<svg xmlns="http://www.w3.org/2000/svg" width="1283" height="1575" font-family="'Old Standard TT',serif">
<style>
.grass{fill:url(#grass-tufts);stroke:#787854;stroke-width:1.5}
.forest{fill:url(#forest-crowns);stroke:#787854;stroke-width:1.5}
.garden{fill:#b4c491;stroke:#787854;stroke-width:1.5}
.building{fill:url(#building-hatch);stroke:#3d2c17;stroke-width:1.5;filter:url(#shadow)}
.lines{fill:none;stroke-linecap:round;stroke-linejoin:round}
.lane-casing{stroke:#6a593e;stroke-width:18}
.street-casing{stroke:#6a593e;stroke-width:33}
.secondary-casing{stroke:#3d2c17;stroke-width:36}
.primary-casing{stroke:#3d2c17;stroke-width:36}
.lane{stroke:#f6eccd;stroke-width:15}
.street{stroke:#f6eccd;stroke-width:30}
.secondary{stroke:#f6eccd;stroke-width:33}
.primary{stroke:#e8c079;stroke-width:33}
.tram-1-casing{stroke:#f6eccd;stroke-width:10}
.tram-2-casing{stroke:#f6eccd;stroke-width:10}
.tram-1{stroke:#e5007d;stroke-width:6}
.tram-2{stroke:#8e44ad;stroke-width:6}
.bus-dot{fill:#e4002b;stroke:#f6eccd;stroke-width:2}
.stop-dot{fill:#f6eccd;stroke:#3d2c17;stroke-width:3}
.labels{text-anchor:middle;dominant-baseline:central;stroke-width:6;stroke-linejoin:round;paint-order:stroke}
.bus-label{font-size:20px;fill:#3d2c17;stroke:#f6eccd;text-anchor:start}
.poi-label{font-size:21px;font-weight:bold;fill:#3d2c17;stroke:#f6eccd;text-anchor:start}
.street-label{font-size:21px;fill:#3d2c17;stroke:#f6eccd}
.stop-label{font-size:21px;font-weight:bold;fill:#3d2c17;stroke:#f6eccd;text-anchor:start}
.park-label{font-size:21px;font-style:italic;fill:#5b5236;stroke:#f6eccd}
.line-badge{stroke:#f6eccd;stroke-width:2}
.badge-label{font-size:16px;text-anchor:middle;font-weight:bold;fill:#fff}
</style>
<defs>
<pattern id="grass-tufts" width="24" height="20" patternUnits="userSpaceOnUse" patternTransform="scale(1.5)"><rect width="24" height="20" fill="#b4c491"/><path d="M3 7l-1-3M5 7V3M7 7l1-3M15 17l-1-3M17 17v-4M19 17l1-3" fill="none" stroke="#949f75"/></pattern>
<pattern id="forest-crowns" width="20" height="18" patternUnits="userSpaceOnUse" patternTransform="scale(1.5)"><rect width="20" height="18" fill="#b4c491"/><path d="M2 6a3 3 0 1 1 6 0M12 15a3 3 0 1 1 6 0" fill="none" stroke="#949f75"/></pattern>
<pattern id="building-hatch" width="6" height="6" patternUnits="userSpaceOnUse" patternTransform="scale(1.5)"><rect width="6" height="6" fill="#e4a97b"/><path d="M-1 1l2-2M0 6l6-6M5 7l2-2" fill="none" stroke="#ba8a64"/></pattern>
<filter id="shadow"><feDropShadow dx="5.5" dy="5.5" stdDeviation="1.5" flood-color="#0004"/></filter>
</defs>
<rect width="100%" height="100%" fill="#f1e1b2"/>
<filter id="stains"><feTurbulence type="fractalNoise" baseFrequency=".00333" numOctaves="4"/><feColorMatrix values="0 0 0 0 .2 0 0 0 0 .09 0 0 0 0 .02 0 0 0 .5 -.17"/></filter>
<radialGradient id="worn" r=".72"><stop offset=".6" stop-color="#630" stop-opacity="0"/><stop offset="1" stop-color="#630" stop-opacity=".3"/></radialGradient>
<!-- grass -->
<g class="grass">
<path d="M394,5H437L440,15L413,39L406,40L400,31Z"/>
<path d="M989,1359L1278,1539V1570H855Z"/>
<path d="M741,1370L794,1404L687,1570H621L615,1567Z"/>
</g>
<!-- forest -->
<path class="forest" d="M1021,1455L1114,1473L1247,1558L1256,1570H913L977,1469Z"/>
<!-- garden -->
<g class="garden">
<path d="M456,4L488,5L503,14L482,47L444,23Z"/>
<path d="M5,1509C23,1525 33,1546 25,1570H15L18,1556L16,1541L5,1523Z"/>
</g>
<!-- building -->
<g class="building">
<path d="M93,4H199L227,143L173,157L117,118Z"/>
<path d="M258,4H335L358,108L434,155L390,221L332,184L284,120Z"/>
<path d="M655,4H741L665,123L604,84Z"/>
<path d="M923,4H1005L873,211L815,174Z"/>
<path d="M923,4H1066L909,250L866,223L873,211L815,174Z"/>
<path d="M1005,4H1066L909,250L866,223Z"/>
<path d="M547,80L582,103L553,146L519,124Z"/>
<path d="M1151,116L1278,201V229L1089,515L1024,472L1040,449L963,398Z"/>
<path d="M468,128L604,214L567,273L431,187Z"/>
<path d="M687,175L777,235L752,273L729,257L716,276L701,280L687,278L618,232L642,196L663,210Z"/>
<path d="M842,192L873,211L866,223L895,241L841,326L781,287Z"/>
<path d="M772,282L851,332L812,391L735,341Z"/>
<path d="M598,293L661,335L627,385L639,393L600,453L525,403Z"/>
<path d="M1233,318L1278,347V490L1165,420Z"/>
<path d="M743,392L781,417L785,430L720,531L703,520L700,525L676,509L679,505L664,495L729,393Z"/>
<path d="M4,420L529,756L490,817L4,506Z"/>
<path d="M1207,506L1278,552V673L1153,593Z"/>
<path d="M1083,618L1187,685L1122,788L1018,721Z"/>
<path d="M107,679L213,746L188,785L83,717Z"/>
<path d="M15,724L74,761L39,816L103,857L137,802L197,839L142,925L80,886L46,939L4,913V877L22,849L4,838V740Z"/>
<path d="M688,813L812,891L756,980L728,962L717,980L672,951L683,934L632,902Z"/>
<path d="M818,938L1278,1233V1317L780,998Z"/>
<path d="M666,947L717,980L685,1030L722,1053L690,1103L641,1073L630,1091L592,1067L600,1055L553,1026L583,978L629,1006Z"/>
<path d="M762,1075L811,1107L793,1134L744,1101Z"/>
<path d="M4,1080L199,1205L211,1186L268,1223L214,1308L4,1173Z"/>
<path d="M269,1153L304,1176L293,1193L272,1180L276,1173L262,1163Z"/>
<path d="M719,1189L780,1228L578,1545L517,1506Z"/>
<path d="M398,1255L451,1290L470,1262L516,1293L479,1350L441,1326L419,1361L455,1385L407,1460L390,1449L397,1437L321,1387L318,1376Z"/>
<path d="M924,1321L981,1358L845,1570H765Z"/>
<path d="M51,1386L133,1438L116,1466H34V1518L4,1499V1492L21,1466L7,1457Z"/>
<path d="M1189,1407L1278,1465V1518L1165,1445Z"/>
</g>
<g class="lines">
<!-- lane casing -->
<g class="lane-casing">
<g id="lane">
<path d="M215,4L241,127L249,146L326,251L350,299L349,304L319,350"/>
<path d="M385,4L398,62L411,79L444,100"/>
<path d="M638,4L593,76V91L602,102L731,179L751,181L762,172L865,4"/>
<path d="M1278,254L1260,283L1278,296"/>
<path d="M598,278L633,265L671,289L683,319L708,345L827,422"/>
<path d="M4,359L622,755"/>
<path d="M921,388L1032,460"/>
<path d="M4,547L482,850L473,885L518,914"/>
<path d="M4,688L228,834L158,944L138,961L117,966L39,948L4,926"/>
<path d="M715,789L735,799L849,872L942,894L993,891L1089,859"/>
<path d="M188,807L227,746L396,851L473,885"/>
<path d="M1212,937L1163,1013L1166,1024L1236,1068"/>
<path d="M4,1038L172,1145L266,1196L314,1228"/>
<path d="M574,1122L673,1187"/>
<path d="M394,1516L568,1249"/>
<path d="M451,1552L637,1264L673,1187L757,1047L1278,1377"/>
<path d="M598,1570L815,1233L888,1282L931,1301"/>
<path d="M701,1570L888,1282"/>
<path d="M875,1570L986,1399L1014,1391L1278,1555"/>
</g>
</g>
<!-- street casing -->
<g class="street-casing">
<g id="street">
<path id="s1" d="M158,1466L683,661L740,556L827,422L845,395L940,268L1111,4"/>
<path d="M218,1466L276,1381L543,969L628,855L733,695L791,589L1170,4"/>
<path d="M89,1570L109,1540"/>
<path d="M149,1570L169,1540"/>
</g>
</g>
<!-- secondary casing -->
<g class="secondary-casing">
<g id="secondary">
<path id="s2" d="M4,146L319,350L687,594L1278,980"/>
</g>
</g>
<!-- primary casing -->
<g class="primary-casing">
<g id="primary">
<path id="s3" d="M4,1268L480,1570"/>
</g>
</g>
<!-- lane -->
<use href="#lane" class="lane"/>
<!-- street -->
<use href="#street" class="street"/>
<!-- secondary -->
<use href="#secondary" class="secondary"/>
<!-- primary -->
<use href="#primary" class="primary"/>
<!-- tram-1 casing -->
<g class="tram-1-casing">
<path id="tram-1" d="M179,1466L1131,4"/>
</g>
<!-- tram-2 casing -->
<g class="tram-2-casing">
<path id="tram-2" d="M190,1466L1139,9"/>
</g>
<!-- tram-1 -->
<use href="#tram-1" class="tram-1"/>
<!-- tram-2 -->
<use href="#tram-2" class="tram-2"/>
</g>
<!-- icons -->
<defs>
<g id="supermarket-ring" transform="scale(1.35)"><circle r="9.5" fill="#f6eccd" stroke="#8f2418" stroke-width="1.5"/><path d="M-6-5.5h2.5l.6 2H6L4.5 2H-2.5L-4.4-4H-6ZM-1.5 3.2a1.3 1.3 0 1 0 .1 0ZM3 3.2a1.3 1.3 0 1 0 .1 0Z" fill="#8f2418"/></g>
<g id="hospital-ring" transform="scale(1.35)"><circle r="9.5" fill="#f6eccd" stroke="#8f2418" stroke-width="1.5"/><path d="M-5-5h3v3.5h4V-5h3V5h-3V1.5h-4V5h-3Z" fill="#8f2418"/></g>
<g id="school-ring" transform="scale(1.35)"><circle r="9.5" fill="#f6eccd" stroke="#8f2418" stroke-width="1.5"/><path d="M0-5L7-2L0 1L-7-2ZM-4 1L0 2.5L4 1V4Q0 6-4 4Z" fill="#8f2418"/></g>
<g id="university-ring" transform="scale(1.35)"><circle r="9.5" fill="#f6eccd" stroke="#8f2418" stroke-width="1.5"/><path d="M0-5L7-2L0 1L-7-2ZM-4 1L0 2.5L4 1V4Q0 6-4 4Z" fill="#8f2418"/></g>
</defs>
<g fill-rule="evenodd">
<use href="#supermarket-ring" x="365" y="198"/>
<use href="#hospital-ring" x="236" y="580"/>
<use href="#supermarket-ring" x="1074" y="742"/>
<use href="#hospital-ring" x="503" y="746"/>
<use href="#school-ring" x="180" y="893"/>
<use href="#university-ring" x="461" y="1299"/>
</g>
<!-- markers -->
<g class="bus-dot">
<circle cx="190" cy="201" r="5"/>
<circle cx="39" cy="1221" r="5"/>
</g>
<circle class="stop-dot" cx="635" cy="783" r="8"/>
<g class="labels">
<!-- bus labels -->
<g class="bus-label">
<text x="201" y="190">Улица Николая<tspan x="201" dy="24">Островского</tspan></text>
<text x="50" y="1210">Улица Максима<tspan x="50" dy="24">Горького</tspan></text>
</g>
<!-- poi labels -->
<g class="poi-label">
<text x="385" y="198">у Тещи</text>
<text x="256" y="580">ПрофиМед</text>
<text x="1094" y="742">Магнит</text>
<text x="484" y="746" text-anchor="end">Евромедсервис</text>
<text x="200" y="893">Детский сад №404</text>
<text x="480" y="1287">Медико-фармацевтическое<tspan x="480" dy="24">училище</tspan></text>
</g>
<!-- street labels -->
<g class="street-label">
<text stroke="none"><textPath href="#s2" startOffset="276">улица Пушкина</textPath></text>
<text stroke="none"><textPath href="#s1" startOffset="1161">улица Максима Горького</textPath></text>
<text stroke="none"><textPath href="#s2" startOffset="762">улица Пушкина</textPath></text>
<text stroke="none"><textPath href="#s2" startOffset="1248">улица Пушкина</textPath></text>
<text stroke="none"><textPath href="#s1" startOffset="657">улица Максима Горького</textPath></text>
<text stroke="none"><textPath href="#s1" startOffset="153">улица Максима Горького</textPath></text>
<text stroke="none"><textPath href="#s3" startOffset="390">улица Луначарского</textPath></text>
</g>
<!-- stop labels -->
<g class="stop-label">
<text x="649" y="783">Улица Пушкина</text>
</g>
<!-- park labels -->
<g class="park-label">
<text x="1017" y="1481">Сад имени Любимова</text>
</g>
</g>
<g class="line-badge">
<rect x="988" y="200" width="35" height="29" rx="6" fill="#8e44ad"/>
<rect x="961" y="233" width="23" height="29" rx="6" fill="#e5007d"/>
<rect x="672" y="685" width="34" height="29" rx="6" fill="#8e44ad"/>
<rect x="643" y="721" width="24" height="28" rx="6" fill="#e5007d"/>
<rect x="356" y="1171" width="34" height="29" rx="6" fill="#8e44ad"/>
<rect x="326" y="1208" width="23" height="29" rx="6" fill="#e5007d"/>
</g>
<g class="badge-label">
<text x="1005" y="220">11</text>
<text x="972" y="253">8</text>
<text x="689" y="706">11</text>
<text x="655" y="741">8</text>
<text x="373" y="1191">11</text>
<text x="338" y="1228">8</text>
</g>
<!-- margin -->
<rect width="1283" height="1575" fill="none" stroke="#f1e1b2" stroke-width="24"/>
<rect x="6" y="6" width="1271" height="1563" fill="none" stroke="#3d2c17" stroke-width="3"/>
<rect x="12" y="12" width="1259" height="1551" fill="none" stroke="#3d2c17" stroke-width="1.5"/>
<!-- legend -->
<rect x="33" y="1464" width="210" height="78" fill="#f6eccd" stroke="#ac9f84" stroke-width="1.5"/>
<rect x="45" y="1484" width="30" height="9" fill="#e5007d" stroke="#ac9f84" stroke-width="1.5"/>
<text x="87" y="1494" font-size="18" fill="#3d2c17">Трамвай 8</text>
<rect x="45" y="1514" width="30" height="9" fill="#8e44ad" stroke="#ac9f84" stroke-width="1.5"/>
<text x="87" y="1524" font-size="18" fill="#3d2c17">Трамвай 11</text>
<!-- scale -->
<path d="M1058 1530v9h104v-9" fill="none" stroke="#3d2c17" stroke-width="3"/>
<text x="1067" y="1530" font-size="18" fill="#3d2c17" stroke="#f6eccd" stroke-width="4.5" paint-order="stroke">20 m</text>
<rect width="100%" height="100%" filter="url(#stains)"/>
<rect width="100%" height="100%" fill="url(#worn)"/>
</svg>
____________
THE TASK
After reading through the material, report every line that holds "park".

SOLUTION
.park-label{font-size:21px;font-style:italic;fill:#5b5236;stroke:#f6eccd}
<!-- park labels -->
<g class="park-label">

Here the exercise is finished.